-- SUPPLIED RECORDS follows --
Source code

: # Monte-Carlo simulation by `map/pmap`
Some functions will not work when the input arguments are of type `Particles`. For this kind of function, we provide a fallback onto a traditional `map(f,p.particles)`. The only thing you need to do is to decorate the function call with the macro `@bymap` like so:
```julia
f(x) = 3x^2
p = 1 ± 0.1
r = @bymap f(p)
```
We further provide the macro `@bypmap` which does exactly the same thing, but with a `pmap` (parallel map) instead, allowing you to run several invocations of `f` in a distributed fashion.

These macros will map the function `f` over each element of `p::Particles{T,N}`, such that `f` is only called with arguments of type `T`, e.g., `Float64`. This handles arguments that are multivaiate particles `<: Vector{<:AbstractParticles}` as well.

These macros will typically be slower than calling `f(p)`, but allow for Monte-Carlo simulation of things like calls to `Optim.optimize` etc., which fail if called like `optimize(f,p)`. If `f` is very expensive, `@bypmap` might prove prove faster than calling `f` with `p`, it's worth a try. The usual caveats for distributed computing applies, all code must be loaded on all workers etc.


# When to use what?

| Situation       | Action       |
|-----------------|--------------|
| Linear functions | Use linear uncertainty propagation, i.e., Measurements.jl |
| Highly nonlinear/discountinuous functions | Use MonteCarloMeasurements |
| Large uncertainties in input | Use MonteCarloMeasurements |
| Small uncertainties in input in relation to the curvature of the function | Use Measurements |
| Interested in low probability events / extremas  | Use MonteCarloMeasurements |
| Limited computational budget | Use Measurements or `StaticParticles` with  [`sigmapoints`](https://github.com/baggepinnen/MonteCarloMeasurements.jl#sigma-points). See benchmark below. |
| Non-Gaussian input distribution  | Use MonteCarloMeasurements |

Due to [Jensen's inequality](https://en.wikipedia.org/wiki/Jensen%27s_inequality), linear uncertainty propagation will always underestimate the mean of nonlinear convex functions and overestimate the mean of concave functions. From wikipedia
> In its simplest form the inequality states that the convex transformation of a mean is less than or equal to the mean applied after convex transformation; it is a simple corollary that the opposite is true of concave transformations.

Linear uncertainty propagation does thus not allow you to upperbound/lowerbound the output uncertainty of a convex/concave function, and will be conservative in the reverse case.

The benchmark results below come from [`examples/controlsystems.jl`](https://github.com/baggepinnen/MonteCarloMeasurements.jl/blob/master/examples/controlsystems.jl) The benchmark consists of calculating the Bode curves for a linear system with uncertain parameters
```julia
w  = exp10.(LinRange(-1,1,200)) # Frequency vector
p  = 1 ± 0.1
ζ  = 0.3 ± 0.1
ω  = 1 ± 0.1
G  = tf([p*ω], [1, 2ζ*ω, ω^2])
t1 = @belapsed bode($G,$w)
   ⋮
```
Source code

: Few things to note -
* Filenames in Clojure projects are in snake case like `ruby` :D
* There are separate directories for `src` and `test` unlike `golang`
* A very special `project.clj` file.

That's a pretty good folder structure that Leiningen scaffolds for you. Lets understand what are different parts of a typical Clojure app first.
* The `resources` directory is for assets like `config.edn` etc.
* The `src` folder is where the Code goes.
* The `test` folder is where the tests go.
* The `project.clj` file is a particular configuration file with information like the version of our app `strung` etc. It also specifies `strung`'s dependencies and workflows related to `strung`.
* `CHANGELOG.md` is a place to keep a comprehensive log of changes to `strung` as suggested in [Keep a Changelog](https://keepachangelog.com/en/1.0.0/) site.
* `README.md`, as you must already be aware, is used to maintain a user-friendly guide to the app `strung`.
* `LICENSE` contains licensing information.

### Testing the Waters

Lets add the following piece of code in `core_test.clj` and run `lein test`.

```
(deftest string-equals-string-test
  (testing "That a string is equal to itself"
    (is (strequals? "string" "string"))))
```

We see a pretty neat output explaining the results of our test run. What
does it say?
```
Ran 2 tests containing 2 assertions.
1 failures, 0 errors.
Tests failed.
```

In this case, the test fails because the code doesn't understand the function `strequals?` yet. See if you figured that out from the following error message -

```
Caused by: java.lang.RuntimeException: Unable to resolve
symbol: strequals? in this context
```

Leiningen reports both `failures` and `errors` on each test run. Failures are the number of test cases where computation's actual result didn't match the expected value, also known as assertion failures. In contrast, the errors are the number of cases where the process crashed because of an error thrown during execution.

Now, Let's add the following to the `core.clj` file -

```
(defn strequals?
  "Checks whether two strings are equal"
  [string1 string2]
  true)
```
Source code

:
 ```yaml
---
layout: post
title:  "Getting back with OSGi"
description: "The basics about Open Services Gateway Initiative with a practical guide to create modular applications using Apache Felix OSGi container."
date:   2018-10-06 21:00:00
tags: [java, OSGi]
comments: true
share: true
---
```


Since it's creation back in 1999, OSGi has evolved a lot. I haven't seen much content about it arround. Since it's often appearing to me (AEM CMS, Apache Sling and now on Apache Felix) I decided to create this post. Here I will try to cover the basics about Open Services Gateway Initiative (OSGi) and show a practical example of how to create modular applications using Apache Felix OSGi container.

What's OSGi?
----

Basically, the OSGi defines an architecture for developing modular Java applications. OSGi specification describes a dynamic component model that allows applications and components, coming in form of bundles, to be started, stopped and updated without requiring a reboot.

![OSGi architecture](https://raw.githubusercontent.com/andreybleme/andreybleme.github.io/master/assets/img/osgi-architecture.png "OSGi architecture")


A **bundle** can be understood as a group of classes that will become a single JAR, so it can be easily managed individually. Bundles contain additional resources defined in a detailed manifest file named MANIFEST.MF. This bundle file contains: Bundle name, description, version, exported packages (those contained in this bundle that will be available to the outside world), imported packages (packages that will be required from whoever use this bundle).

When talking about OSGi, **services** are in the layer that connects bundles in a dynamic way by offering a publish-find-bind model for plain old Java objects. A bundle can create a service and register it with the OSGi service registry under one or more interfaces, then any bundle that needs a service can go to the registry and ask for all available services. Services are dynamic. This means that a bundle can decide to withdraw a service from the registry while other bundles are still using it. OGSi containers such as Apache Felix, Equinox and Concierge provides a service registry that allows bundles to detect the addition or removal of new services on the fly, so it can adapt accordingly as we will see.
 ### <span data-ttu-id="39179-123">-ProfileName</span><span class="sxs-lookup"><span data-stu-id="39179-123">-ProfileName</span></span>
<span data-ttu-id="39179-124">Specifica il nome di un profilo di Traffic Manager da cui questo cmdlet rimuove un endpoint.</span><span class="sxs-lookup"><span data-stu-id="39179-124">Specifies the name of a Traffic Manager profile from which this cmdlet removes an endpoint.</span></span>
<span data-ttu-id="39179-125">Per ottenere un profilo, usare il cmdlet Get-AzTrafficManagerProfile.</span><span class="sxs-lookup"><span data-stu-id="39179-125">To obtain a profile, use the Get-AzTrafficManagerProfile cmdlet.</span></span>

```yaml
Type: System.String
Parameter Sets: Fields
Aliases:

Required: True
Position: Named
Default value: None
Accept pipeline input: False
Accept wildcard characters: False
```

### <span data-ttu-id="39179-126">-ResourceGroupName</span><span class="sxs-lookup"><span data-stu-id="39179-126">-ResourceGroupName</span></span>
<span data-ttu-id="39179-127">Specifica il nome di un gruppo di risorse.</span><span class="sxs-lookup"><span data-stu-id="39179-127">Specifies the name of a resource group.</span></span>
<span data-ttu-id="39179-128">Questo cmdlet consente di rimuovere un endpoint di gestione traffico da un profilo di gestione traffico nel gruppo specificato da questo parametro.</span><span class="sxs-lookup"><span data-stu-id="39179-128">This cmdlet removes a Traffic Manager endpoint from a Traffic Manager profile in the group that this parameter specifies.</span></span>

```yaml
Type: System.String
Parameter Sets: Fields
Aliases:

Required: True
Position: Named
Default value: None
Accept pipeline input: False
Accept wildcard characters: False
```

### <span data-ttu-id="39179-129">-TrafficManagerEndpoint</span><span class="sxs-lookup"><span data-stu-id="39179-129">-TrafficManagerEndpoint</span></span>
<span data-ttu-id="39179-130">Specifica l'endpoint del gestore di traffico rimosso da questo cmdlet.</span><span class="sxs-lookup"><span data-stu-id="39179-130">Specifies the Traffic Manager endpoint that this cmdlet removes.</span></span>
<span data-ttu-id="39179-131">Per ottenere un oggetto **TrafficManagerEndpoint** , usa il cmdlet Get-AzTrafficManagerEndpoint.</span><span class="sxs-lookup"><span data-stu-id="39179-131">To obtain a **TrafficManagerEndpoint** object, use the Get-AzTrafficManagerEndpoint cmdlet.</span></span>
-- SUPPLIED RECORDS concluded --
WHAT YOU NEED TO DO> The required answer is the exact run of lines above starting at the line with "this parameter specifies.</span></span>" and ending at the line with "this cmdlet removes.</span></span>", with both ends present.

ANSWER TO THE PROBLEM>
<span data-ttu-id="39179-128">Questo cmdlet consente di rimuovere un endpoint di gestione traffico da un profilo di gestione traffico nel gruppo specificato da questo parametro.</span><span class="sxs-lookup"><span data-stu-id="39179-128">This cmdlet removes a Traffic Manager endpoint from a Traffic Manager profile in the group that this parameter specifies.</span></span>

```yaml
Type: System.String
Parameter Sets: Fields
Aliases:

Required: True
Position: Named
Default value: None
Accept pipeline input: False
Accept wildcard characters: False
```

### <span data-ttu-id="39179-129">-TrafficManagerEndpoint</span><span class="sxs-lookup"><span data-stu-id="39179-129">-TrafficManagerEndpoint</span></span>
<span data-ttu-id="39179-130">Specifica l'endpoint del gestore di traffico rimosso da questo cmdlet.</span><span class="sxs-lookup"><span data-stu-id="39179-130">Specifies the Traffic Manager endpoint that this cmdlet removes.</span></span>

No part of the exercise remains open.